The Trump family’s business partners have blood on their hands owing to deals with notorious diamond brokers who operate mines in wartorn Africa and own jewelry stores in London, Moscow and Amsterdam.
That’s the premise in Part Two of a documentary series by the Dutch TV network Zembla, The Dubious Friends of Donald Trump: King of Diamonds.
It shows how the U.S. president and his son-in-law, Jared Kushner, have apparent partnerships with an Israeli billionaire who is tied to “trading in blood diamonds,” as the film’s description notes, and how this relationship overlaps with power circles in Russia reaching President Vladimir Putin and Russian oligarchs.
“In the second part of our program about Donald Trump’s controversial friends, we will set our sights on the Israeli billionaire Lev Leviev, who is controversial because he is suspected of trading in blood diamonds,” says the documentary’s YouTube summary.
“He is one of the world’s biggest diamond traders and owns prestigious stores in New York and Moscow, but he is also the owner of Siebel, the Netherlands’ biggest jewelry chain.
Leviev has ties with Russian president Putin, U.S. president Trump and his son-in-law and senior adviser Jared Kushner.
Trump, however, claims he hardly knows this ‘King of Diamonds.’ Zembla investigates Lev Leviev’s business empire.”
The first part of the documentary series focused on Trump’s ties to Russian mobsters and oligarchs.
That eye-opening report showed how Trump nurtured deals with oligarchs seeking to get their riches out of Russia and revealed how Trump signed off on international money-laundering schemes, including one set up by the law firm of ex-New York City mayor Rudy Giuliani.
In the second part, we see how Trump is willing to make deals with anyone who can offer him a return, regardless of the suffering involved.
The documentary also shines a light on Kushner’s relationships, which blend business, politics and religion.
There are a half-dozen takeaways from Part II, said James S. Henry, a corporate lawyer-turned-financial investigative reporter who has written lengthy exposés of Trump’s Russian connections and is featured in the film.
“I think the real news and interest in Part Two involves the exposure of apparent Trump partner Leviev’s reported deep involvement in (a) trafficking in Angolan blood diamonds by way of his special arrangement with Eduardo dos Santos and family, the country’s long-time dictator and chief kleptocrat; (b) Leviev’s close ties to Putin; (c) Leviev’s extensive business dealings with Trump’s son-in-law Jared Kushner; (d) the extensive financial support that both Leviev and Kushner have given to extremist Israel settlers—support that appears to be inconsistent with the role that Kushner has apparently been given by the Trump administration with respect to the peace process; and (e) Leviev’s alleged extensive use of non-transparent Dutch and other offshore holding companies to facilitate all these dodgy practices,” Henry wrote in an email to AlterNet.
Sander Rietveld, the documentary’s lead reporter, said Part Two is relevant for American audiences and lawmakers because it raises questions about Trump’s business relationships that can only be answered by examining his tax returns.
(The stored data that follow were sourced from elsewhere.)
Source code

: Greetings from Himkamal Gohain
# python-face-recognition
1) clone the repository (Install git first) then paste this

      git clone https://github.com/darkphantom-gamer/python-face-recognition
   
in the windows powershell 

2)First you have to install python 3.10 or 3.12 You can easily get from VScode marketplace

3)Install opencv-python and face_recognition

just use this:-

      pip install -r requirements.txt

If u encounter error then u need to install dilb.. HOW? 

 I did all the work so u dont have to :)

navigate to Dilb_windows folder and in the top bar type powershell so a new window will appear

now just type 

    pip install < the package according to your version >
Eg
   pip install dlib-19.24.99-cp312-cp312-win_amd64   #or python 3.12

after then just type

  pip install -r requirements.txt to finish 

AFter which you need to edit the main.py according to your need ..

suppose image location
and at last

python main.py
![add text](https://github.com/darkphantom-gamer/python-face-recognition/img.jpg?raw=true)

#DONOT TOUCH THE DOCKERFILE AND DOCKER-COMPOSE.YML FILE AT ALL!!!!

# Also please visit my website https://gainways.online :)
Congressional Democrats have said Trump’s returns must be fully released before any consideration of federal tax reform.
“I think this is an excellent example of why President Trump needs to disclose his tax returns,” Rietveld said in an email. “Only when he does so, we’ll know if and how he was engaged in a business deal with Lev Leviev [beyond the public relations materials shown in the film].
Given the extensive business empire of Leviev, Trump and he could have been together in real estate in the U.S., in Russia or in Eastern Europe. Or in some kind of diamond operation. According to well-established experts and investigators these kinds of operations in Africa and specifically in Angola are related to severe human rights abuses committed by security firms hired by mining companies.”
The film also examines the business circles Kushner travels in, showing overlapping ties between conservative Jewish groups and clerics and politically powerful Russians and Israelis, including Putin and Benjamin Netanyahu.
“The overlap of business and ideology and politics is another takeaway from this story,” Rietveld said. “Jared Kushner, the president’s man for the Middle East, and Leviev’s company AFI USA not only made a multimillion-dollar deal; they also seem to share a political view on Israel and the Palestinian territories.
Both of them have been active in supporting settlements on the West Bank, which according to international law are illegal. And both of them have a very good relationship with the current, very right-wing Israeli government, and more personally with Bibi Netanyahu.”
The Dutch documentary series raises questions one can only hope congressional investigators and the FBI will take up and provide answers to.
Viewing these programs makes it clear that Trump’s business empire and family fortune is based on deals with extremely unsavory characters, some of which could violate U.S. laws if fully scrutinized. In the meantime, one can only wonder how Trump’s sordid past will shape White House policies today and tomorrow.